Sen. Van Hollen asks Treasury to clarify ARPA’s broadband rules

The Maryland senator asked Treasury Secretary Janet Yellen to issue a final rule clarifying how states and localities can fund broadband with relief funding.
Sen. Chris Van Hollen
(T.J. Kirkpatrick / Pool / Getty Images)

With an eye on the communities that were most greatly affected by the pandemic, Sen. Chris Van Hollen, D-Md., asked Treasury Secretary Janet Yellen in a letter Wednesday to clarify rules on how state and local governments can use American Rescue Plan funding to expand high-speed internet access.

Though the March relief package includes $362 billion in funds that can be used by states and localities on a variety of purposes, including broadband, Van Hollen requested that the Treasury Department create a final rule further clarifying the funding’s flexibility.
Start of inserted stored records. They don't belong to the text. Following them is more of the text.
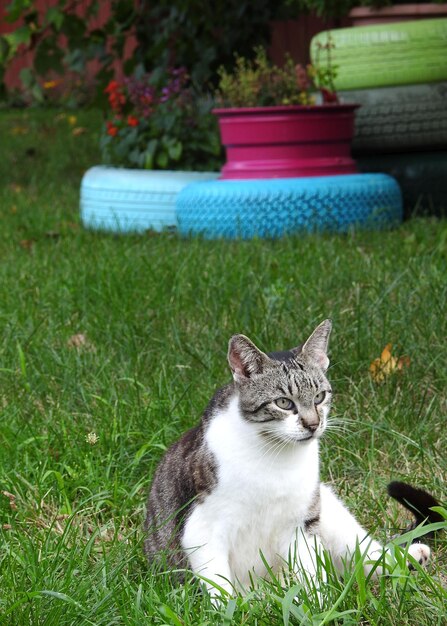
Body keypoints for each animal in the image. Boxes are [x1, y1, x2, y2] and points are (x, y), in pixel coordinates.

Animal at [145, 320, 432, 596]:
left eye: (319, 397)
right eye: (284, 402)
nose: (313, 424)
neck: (274, 458)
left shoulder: (302, 524)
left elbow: (312, 577)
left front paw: (319, 604)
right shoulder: (201, 530)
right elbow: (221, 589)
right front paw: (233, 608)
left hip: (329, 508)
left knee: (363, 557)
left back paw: (407, 557)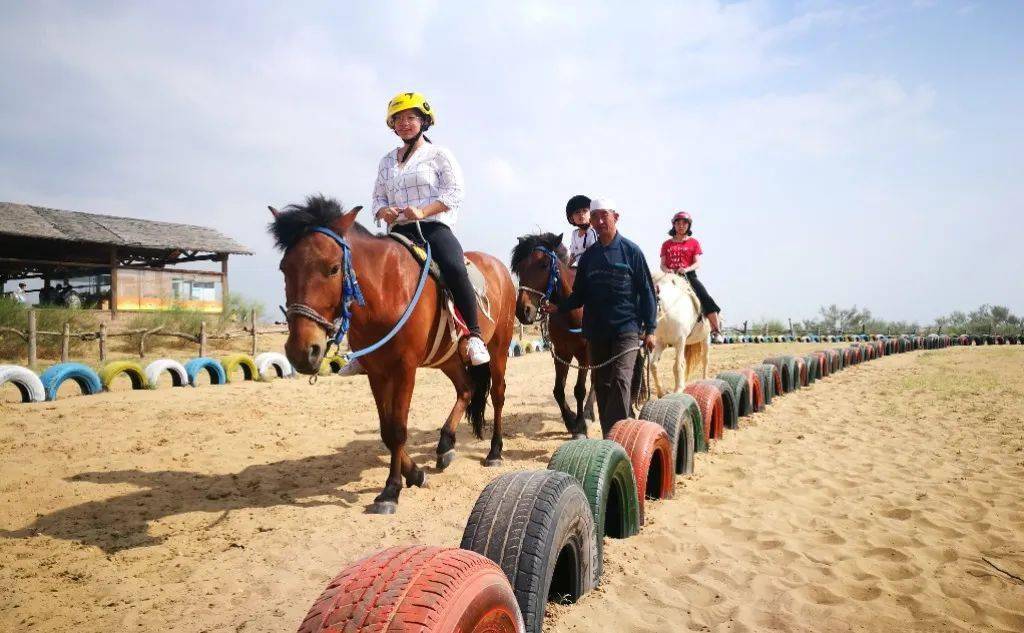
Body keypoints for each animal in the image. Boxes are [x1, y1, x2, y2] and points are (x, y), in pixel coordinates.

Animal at [270, 193, 516, 512]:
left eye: (333, 268)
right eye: (284, 268)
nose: (302, 351)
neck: (385, 288)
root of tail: (499, 268)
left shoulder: (404, 368)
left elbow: (398, 429)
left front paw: (391, 490)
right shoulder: (376, 371)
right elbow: (386, 431)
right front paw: (415, 474)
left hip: (498, 349)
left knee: (497, 395)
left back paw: (494, 451)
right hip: (448, 358)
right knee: (466, 389)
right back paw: (445, 445)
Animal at [507, 231, 589, 434]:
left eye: (544, 264)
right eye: (519, 268)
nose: (523, 311)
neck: (573, 309)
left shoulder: (585, 353)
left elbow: (579, 390)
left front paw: (581, 424)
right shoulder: (562, 352)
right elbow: (558, 390)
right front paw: (570, 420)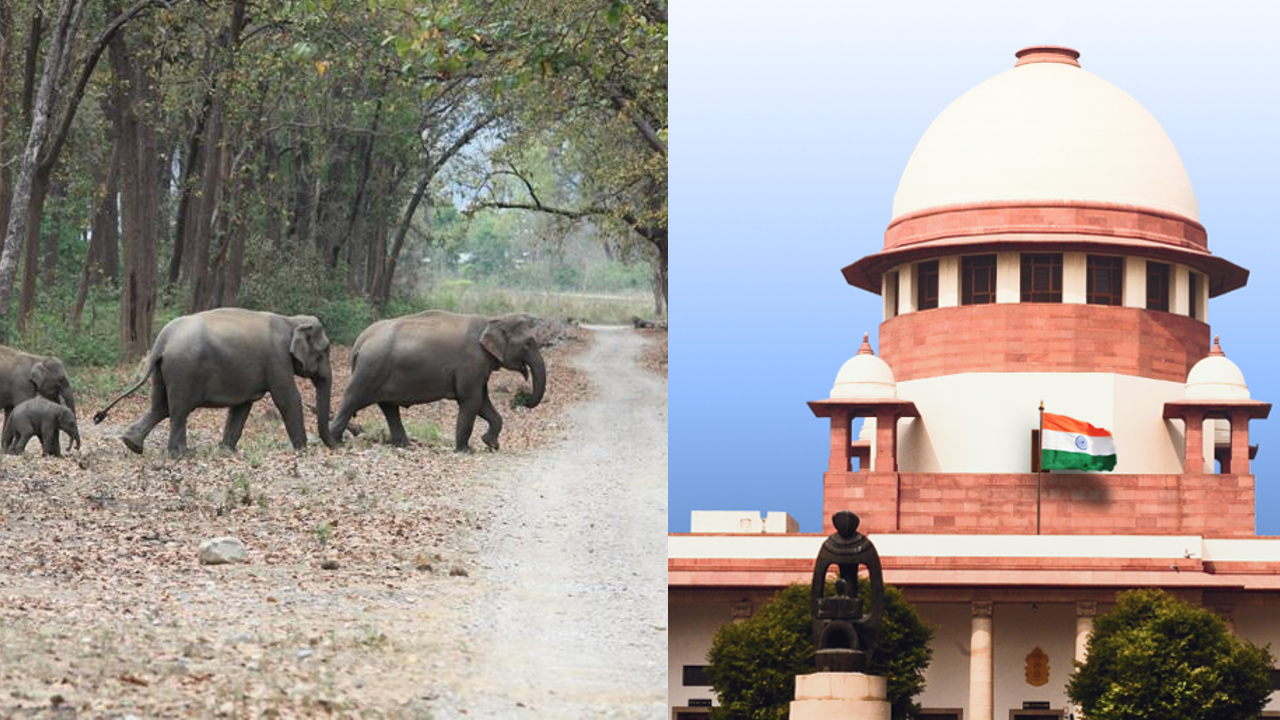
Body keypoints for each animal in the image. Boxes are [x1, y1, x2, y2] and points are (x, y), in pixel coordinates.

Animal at [93, 308, 336, 457]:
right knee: (178, 410)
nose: (337, 445)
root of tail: (162, 341)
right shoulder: (277, 359)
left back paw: (132, 444)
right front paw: (302, 451)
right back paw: (181, 454)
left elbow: (242, 406)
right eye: (325, 351)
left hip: (163, 372)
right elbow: (288, 398)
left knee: (160, 407)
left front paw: (228, 452)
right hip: (184, 370)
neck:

In particular, he requested clarity to support communities with limited competition among internet service providers and where urban and suburban communities have stark divides in access between high- and low-income areas.

“The Department should clarify in the rules that eligible projects are not required to solely provide service to unserved and underserved locations and that if a jurisdiction lacks unserved or underserved areas, that jurisdiction may still use funds for broadband infrastructure,” he wrote.

Service affordability is another consideration for which Van Hollen requested additional clarity. A third of low-income Americans reported difficulty paying for internet or smartphone data service during the pandemic, according to research published last month by the Pew Research Center.


Van Hollen also pointed to the Federal Communications Commissions’ unreliable broadband access data as a potential sticking point for some localities. The FCC’s definition of a “served” community, for instance, is linked to data that the FCC itself has admitted is inaccurate. More precise data, such as that showcased on a map maintained by the National Telecommunications and Information Administration, shows that some of the areas where need is greatest are considered “served” by the FCC’s definition.

Some of the concerns raised by Van Hollen were addressed by the Treasury Department in a June 24 guidance document that notes new broadband infrastructure projects are not required to be located in entirely unserved areas.

“It suffices that an objective of the project is to provide service to unserved or underserved households or businesses. Doing so may involve a holistic approach that provides service to a wider area in order, for example, to make the ongoing service of unserved or underserved households or businesses within the service area economical,” a Q&A document reads.

The guidance also gives permission for governments to use “any available data” to determine which areas need service most. Christopher Mitchell, the Institute for Local Self-Reliance’s broadband director, told StateScoop that Baltimore provides a good example of where using inaccurate data could mislead policy decisions.

“Baltimore has wall-to-wall Comcast coverage,” he said. “Comcast claims it can deliver a gigabit to just about any address, so some would say Baltimore’s served, but during the pandemic half of the kids in Baltimore schools didn’t have home internet access. So you tell me how that could possibly be ‘served.’ That’s the problem with how the Treasury has gone about this.”


Mitchell said he supports Van Hollen’s request, but also said he believes the guidance issued by the Treasury Department already indicates that state and local governments will have latitude in how they spend recovery funds on broadband. The department has noted a preference for solutions that originate in the communities where service is needed, prioritizing support for infrastructure projects “owned, operated by, or affiliated with local governments, non-profits, and co-operatives.”

“I feel like Sen. Van Hollen makes the right point and Treasury agrees,” Mitchell said. “Now it’s just a question of how to make it clear to the city attorneys that have to sign off on this.”